VINCE: A Personal Biography of Vince Lombardi

By

Pub Date: Oct. 28th, 1987
Publisher: Morrow

A fair-minded, intelligent, thoroughly researched biography of the great Green Bay Packer football coach. O'Brien, an academic historian, compiles mountains of readings and interviews both to build and to interrogate the Lombardi myth. A long childhood section attempts to show that Lombardi's legendary blend of militaristic gamesmanship and monastic devotion to football were the inherited characteristics of a feisty immigrant background and a pious Catholic upbringing. Indeed, Lombardi gradually emerges here as part Douglas MacArthur, part St. Francis, a man whose volatile fusion of egotism and religious passion kept him alternately towering over the violent world of professional football and bowing humbly before God. To reconcile the two, O'Brien shows, Lombardi simply used football as a metaphor for life, winning converts and games like no other sports coach before him.
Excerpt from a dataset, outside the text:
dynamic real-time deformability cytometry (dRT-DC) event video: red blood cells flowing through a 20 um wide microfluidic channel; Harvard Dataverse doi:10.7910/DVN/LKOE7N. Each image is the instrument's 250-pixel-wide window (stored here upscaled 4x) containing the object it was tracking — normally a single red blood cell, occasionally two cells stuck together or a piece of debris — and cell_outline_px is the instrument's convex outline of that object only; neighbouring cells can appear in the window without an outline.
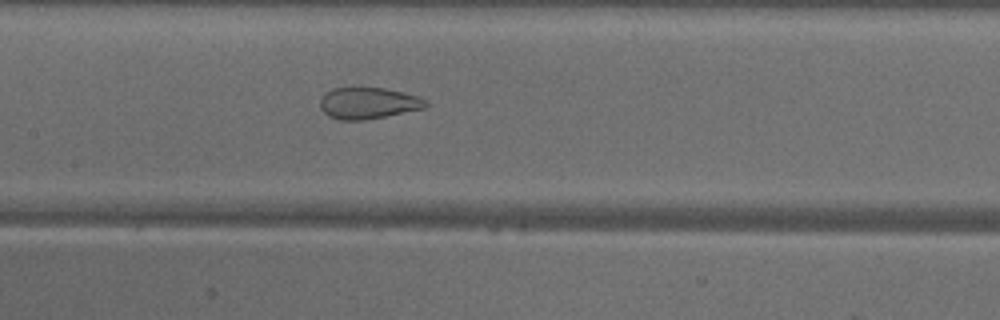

The author's facts are thus effusive. Packer players recall Lombardi as brilliant and domineering, but also one who wept in victory, refused to countenance racial intolerance, and who at times, under self-imposed standards of excellence, feared for his own sanity. While he was alive, Lombardi's fame earned him a private audience with Pope John, a platform in American politics, and outlandish adoration (one player here compares him to Gandhi). But to his credit, O'Brien never indulges in hagiography or a fan's jargon--only his research is occasionally unrestrained. In sum, then, an excellent book of its kind.